[The Book of Snobs by William Makepeace Thackeray]@TWC D-Link bookThe Book of Snobs CHAPTER XXIII--ENGLISH SNOBS ON THE CONTINENT 1/8
'WHAT is the use of Lord Rome's telescope ?' my friend Panwiski exclaimed the other day.
'It only enables you to see a few hundred thousands of miles farther.
What were thought to be mere nebulae, turn out to be most perceivable starry systems; and beyond these, you see other nebulae, which a more powerful glass will show to be stars, again; and so they go on glittering and winking away into eternity.' With which my friend Pan, heaving a great sigh, as if confessing his inability to look Infinity in the face, sank back resigned, and swallowed a large bumper of claret. I (who, like other great men, have but one idea), thought to myself, that as the stars are, so are the Snobs:--the more you gaze upon those luminaries, the more you behold--now nebulously congregated--now faintly distinguishable--now brightly defined--until they twinkle off in endless blazes, and fade into the immeasurable darkness.

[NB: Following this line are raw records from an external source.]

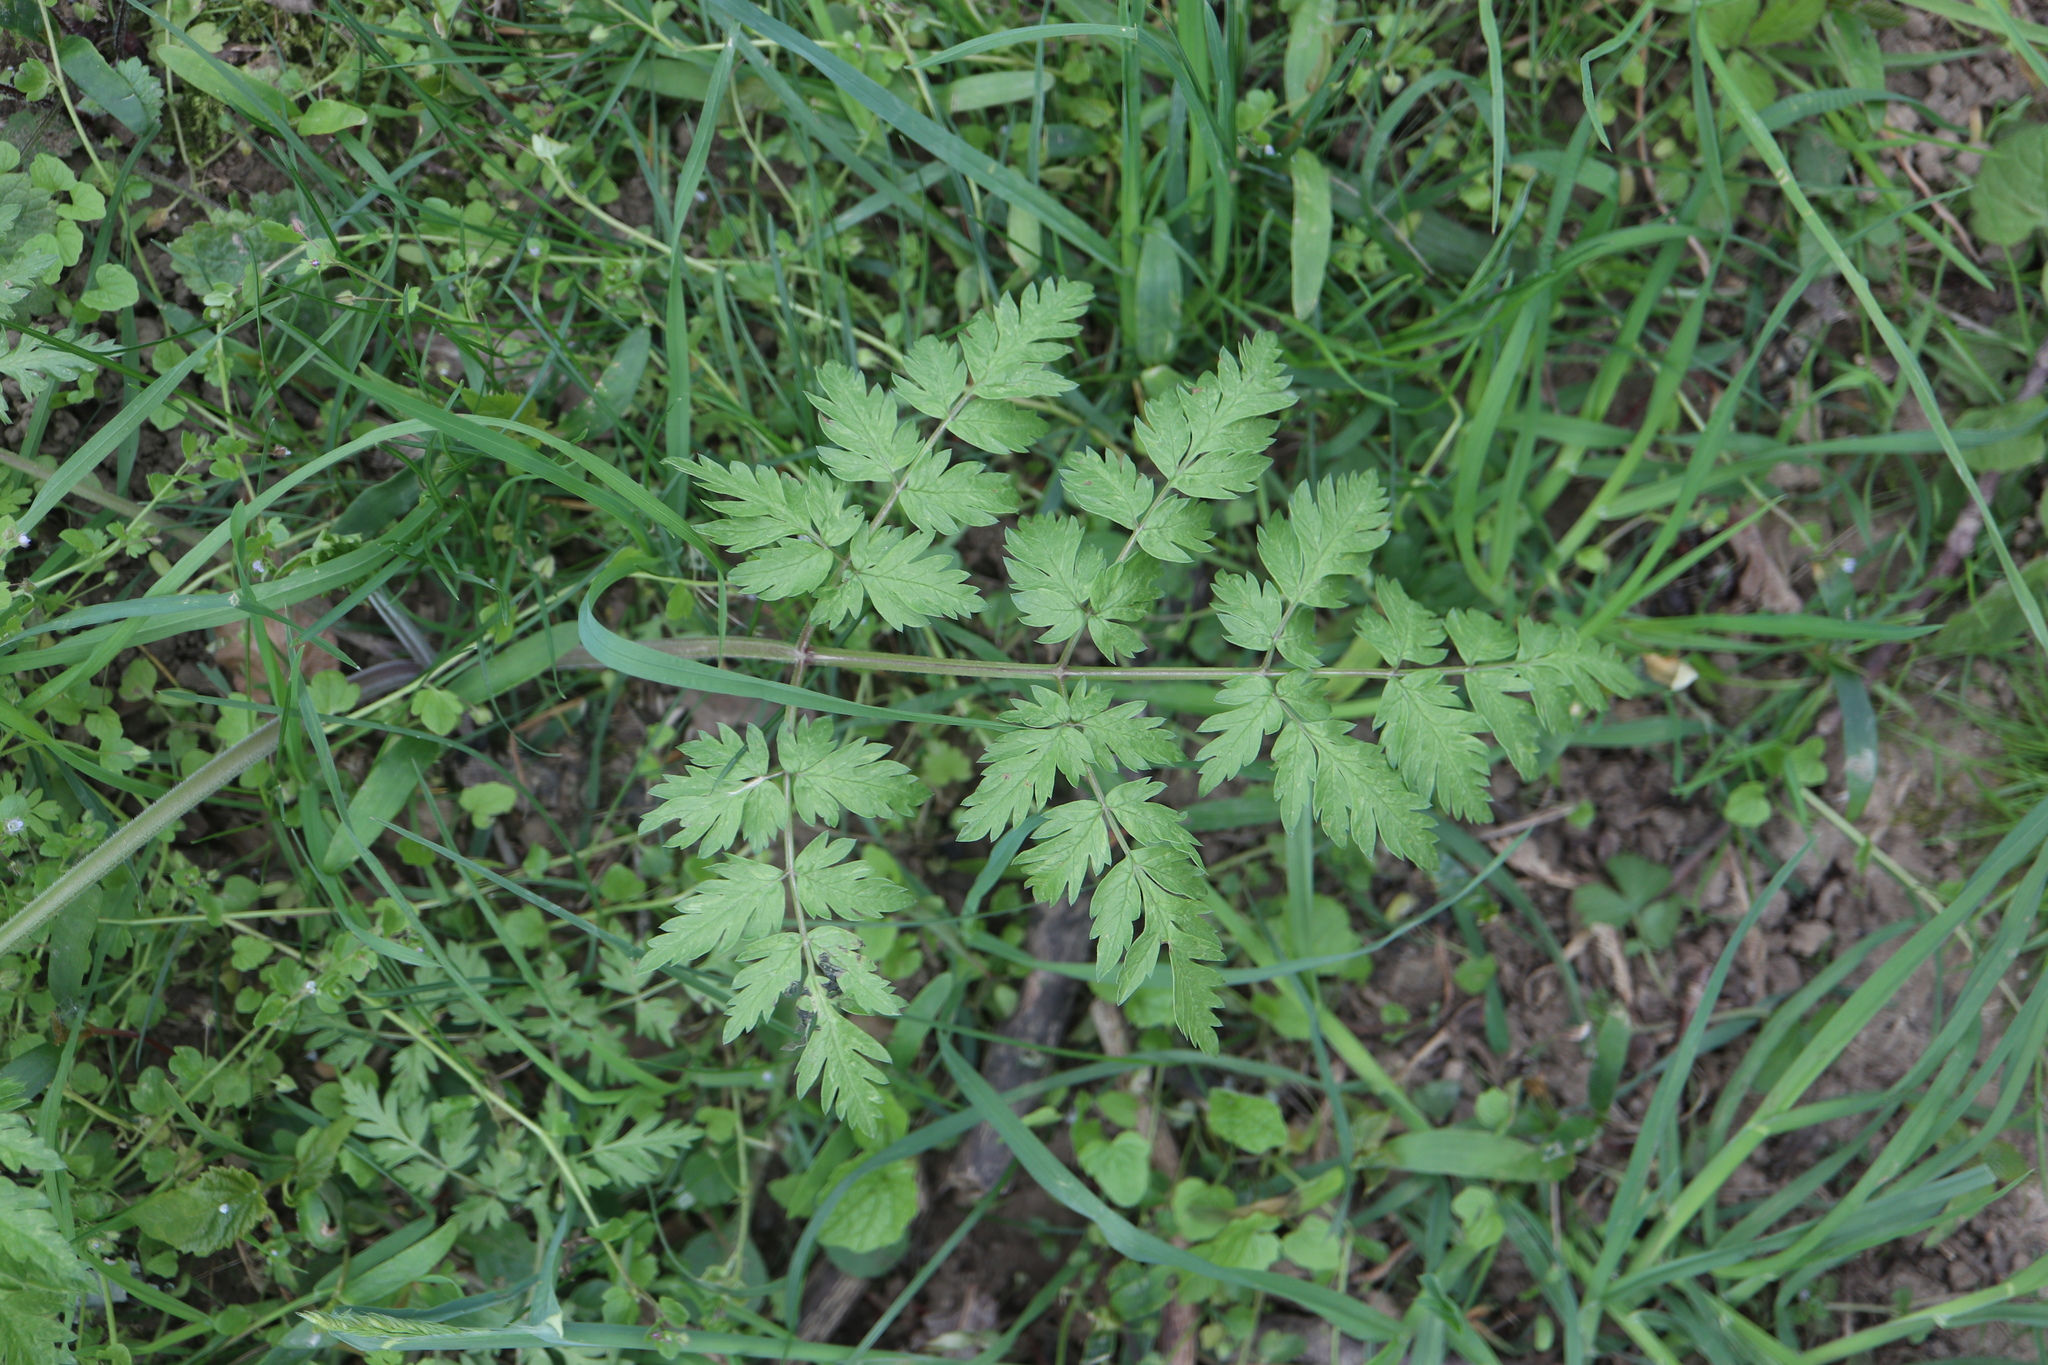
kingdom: Plantae
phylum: Tracheophyta
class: Magnoliopsida
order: Apiales
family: Apiaceae
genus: Anthriscus
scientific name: Anthriscus sylvestris
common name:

I am but as a child playing on the sea-shore.
Some telescopic philosopher will arise one day, some great Snobonomer, to find the laws of the great science which we are now merely playing with, and to define, and settle, and classify that which is at present but vague theory, and loose though elegant assertion. Yes: a single eye can but trace a very few and simple varieties of the enormous universe of Snobs.